One in 10 US homes sold in the first quarter of 2022 was “flipped” — or bought and sold by an independent buyer within a year — the highest level since 2000.
Why it matters: While the uptick in home prices has made home selling a blood sport, profit margins are shrinking, reflecting rising mortgage rates and higher labor and material costs.
Driving the news: Home flipping has been on the rise for five consecutive quarters, according to ATTOM, which operates a national real estate database.
- In the first three months of the year, 114,706 single-family homes and condos were sold in the US, accounting for 9.6% of home resales transactions.
- That was up from 6.9% in the fourth quarter of 2021 and 4.9% in the first quarter of last year.
- But gross profits from those deals were lower than a year ago, and profit margins fell to their lowest since 2009, ATTOM said.
What you say: “The good news for fix-and-flip investors is that demand from potential homebuyers remains strong,” said Rick Sharga, executive vice president of market intelligence at ATTOM.
- “The bad news is that rising mortgage rates are starting to slow home price increases and buyers have become more selective,” he added.
- Buyers are “less willing to outbid other buyers for properties they are interested in,” Sharga said, adding, “This has predictable implications for profit margins for investors.”
The big picture: Institutional flippers are often seen as the big bad guys in the country’s acute housing crisis, where affordable housing and “starter” homes are particularly scarce.
- “From individuals with smartphones and a few thousand dollars to pension and private equity firms with billions, investors looking for yield are buying single-family homes to rent or sell,” the Wall Street Journal reported last year.
- They “compete with ordinary Americans for houses” and drive up prices, according to the Journal.
- “You now have permanent capital that competes with a young couple trying to buy a house,” John Burns, a real estate consultant, told the Journal, adding, “This will make US housing more expensive over the long term.”
other factors — like lackluster home construction and rising lumber costs — have also played a big part.
- A 2021 analysis by Freddie Mac put the national housing unit shortage at 3.8 million, while a National Association of Realtors report from the same year found a “subsoil gap” of 5.5 to 6.8 million units since 2001.
Where they reflect: Phoenix got the flipping price for the first quarter of 2022: 18.7% of all home sales there were flips.
- Next came Charlotte, NC (18%); Tucson, Ariz. (16.2%); Atlanta, Georgia (16.1%); and Jacksonville, Fla. (16%).
Where they are not: Olympia, Washington had the lowest home flipping rate of the metro areas analyzed by ATTOM: 4.4%.
- The next runners-up were Portland, Maine (4.6%); Salem, Ore. (4.7%); Syracuse, New York (4.7%); and Davenport, Iowa (4.9%).
Using the numbers: As naïve investors continue to fix and flip, their return on investment dwindles: Typical returns reduced in three-quarters of the metro areas, ATTOM said.

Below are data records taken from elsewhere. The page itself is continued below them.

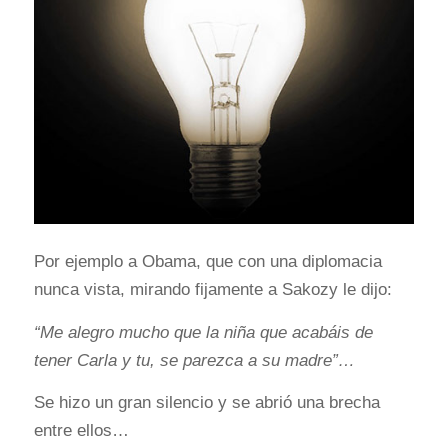
Por ejemplo a Obama, que con una diplomacia
nunca vista, mirando fijamente a Sakozy le dijo:
“Me alegro mucho que la niña que acabáis de
tener Carla y tu, se parezca a su madre”…
Se hizo un gran silencio y se abrió una brecha
entre ellos…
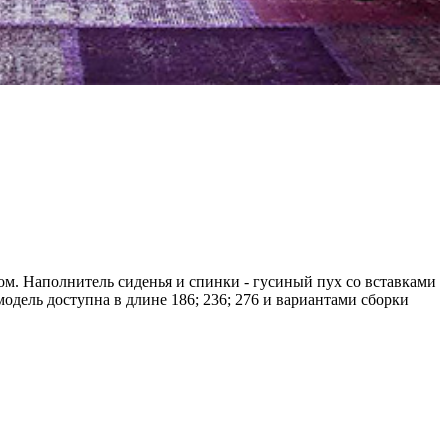
ом. Наполнитель сиденья и спинки - гусиный пух со вставками
модель доступна в длине 186; 236; 276 и вариантами сборки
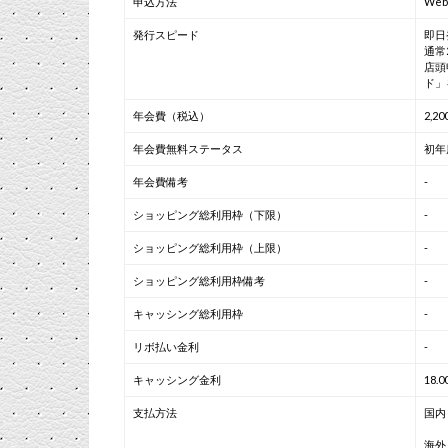
申込方法
We
発行スピード
即日
通常
店頭
ド」
年会費（税込）
2,2
年会費無料ステータス
初年
年会費備考
-
ショッピング総利用枠（下限）
-
ショッピング総利用枠（上限）
-
ショッピング総利用枠備考
-
キャッシング総利用枠
-
リボ払い金利
-
キャッシング金利
18.
支払方法
国内
海外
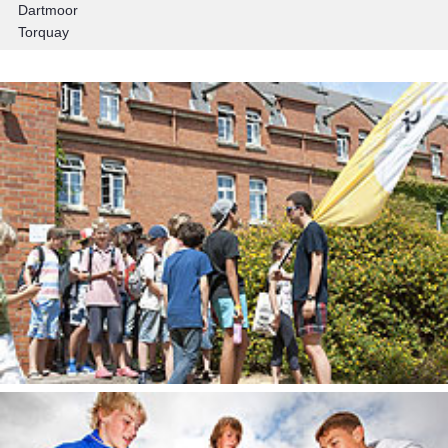
Dartmoor
Torquay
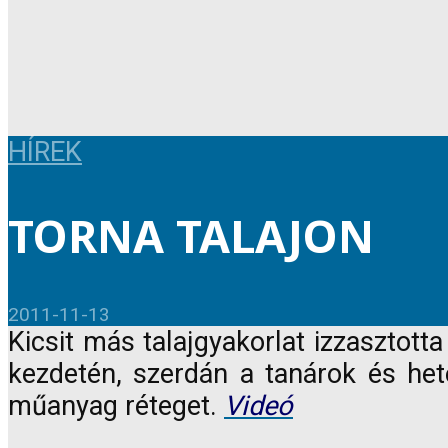
HÍREK
TORNA TALAJON
2011-11-13
Kicsit más talajgyakorlat izzasztott
kezdetén, szerdán a tanárok és het
műanyag réteget.
Videó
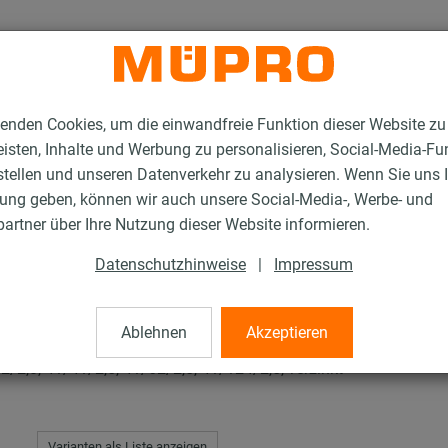
enden Cookies, um die einwandfreie Funktion dieser Website zu
isten, Inhalte und Werbung zu personalisieren, Social-Media-Fu
stellen und unseren Datenverkehr zu analysieren. Wenn Sie uns 
gung geben, können wir auch unsere Social-Media-, Werbe- und
R-Gewindeplatten
artner über Ihre Nutzung dieser Website informieren.
Datenschutzhinweise
|
Impressum
ten
Ablehnen
Akzeptieren
/2,0, 41/41/2,5, 41/62/2,5, 41/124/2,5, verzinkt
Varianten als Liste anzeigen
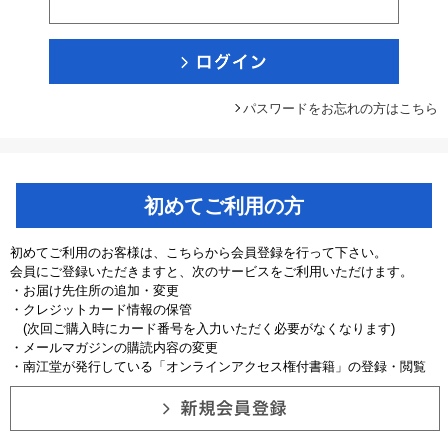
パスワードをお忘れの方はこちら
初めてご利用の方
初めてご利用のお客様は、こちらから会員登録を行って下さい。
会員にご登録いただきますと、次のサービスをご利用いただけます。
・お届け先住所の追加・変更
・クレジットカード情報の保管
(次回ご購入時にカード番号を入力いただく必要がなくなります)
・メールマガジンの購読内容の変更
・南江堂が発行している「オンラインアクセス権付書籍」の登録・閲覧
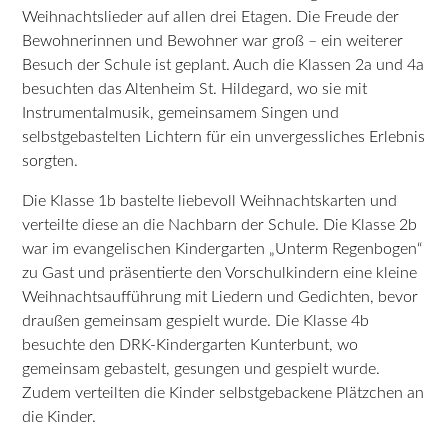
Weihnachtslieder auf allen drei Etagen. Die Freude der
Bewohnerinnen und Bewohner war groß – ein weiterer
Besuch der Schule ist geplant. Auch die Klassen 2a und 4a
besuchten das Altenheim St. Hildegard, wo sie mit
Instrumentalmusik, gemeinsamem Singen und
selbstgebastelten Lichtern für ein unvergessliches Erlebnis
sorgten.
Die Klasse 1b bastelte liebevoll Weihnachtskarten und
verteilte diese an die Nachbarn der Schule. Die Klasse 2b
war im evangelischen Kindergarten „Unterm Regenbogen“
zu Gast und präsentierte den Vorschulkindern eine kleine
Weihnachtsaufführung mit Liedern und Gedichten, bevor
draußen gemeinsam gespielt wurde. Die Klasse 4b
besuchte den DRK-Kindergarten Kunterbunt, wo
gemeinsam gebastelt, gesungen und gespielt wurde.
Zudem verteilten die Kinder selbstgebackene Plätzchen an
die Kinder.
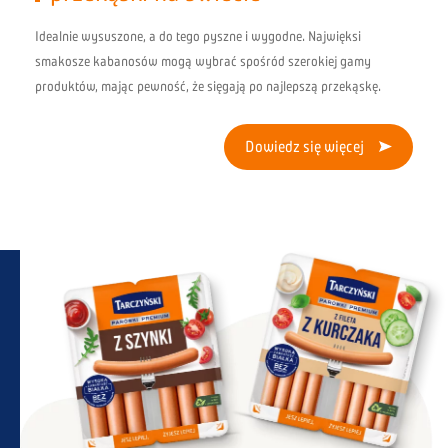
Idealnie wysuszone, a do tego pyszne i wygodne. Najwięksi
smakosze kabanosów mogą wybrać spośród szerokiej gamy
produktów, mając pewność, że sięgają po najlepszą przekąskę.
Dowiedz się więcej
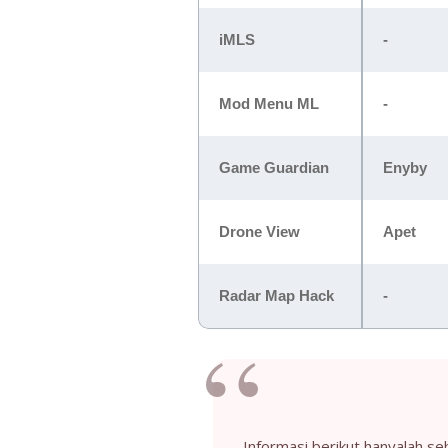
iMLS
-
Mod Menu ML
-
Game Guardian
Enyby
Drone View
Apet
Radar Map Hack
-
Informasi berikut hanyalah s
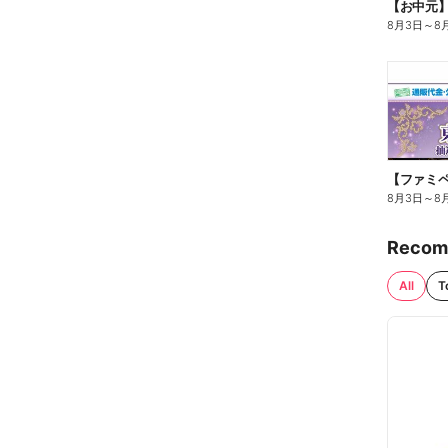
【お中元
8月3日
～
8
8月3日
～
8
Recom
All
T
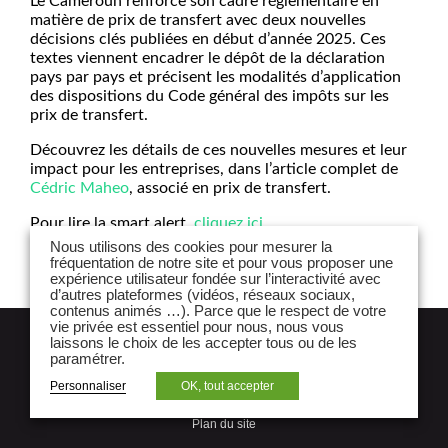
Le Cameroun renforce son cadre réglementaire en
matière de prix de transfert avec deux nouvelles
décisions clés publiées en début d’année 2025. Ces
textes viennent encadrer le dépôt de la déclaration
pays par pays et précisent les modalités d’application
des dispositions du Code général des impôts sur les
prix de transfert.
Découvrez les détails de ces nouvelles mesures et leur
impact pour les entreprises, dans l’article complet de
Cédric Maheo
, associé en prix de transfert.
Pour lire la smart alert,
cliquez ici
.
Nous utilisons des cookies pour mesurer la
fréquentation de notre site et pour vous proposer une
expérience utilisateur fondée sur l’interactivité avec
d’autres plateformes (vidéos, réseaux sociaux,
contenus animés …). Parce que le respect de votre
vie privée est essentiel pour nous, nous vous
NEWSLETTER
laissons le choix de les accepter tous ou de les
paramétrer.
Mentions légales et politique de
Personnaliser
OK, tout accepter
confidentialité
Plan du site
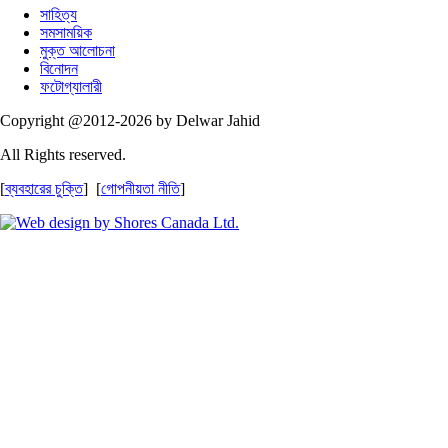
সাহিত্য
সমসাময়িক
মুক্ত আলোচনা
বিনোদন
ফটোগ্যালারী
Copyright @2012-2026 by Delwar Jahid
All Rights reserved.
[
ব্যবহারের চুক্তি
] [
গোপনীয়তা নীতি
]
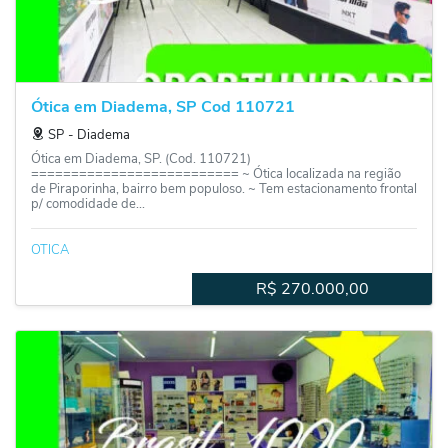
Ótica em Diadema, SP Cod 110721
SP
‐
Diadema
Ótica em Diadema, SP. (Cod. 110721)
========================== ~ Ótica localizada na região
de Piraporinha, bairro bem populoso. ~ Tem estacionamento frontal
p/ comodidade de...
OTICA
R$
270.000,00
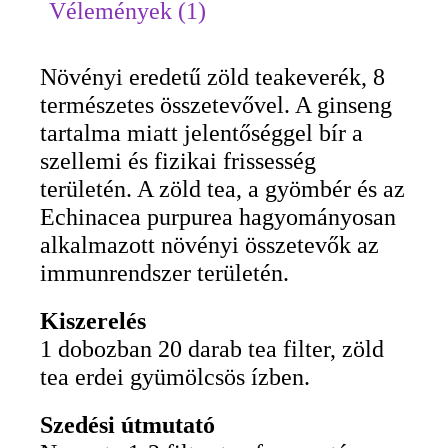
Vélemények (1)
Növényi eredetű zöld teakeverék, 8
természetes összetevővel. A ginseng
tartalma miatt jelentőséggel bír a
szellemi és fizikai frissesség
területén. A zöld tea, a gyömbér és az
Echinacea purpurea hagyományosan
alkalmazott növényi összetevők az
immunrendszer területén.
Kiszerelés
1 dobozban 20 darab tea filter, zöld
tea erdei gyümölcsös ízben.
Szedési útmutató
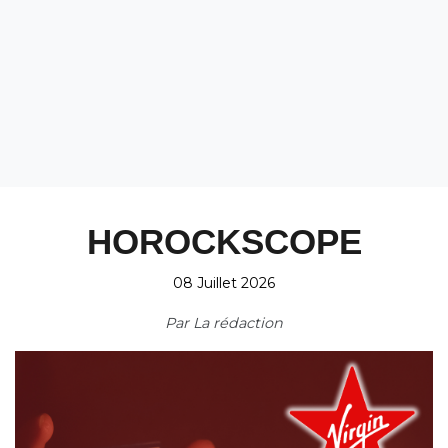
HOROCKSCOPE
08 Juillet 2026
Par
La rédaction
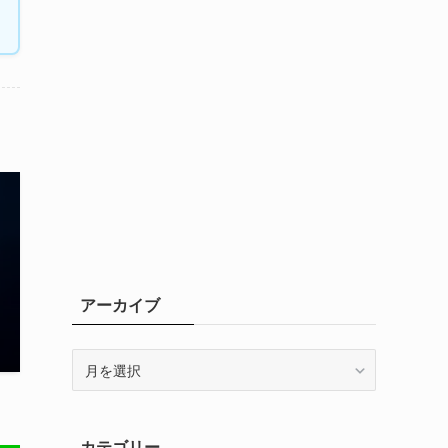
アーカイブ
ア
ー
カ
イ
カテゴリー
ブ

- Flipped homes resold in the first quarter of 2021 at an average price of $327,000. That’s a gross profit of $67,000 above the average investor purchase price of $260,000, resulting in a 25.8% profit margin.
- But profit margins declined sequentially in the first quarter of 2022 in 73% of metro areas with enough data for analysis, ATTOM said.
Most investors pay cash for the homes they flip. Almost two thirds of the upside down houses in the first quarter – 62.7% – were bought by the fins without financing.
- This is virtually unchanged from the previous quarter (62.9%) and slightly up from 60.9% in the first quarter of 2021.
- As interest rates rise, “cash buyers should have an even bigger competitive advantage in the fix-and-flip market,” Sharga said, better-capitalized investors rising over the next few quarters.”
What’s next: The fix-and-flip market is expected to cool along with the broader housing market as mortgage rates rise, house prices ease and labor and building materials remain in short supply.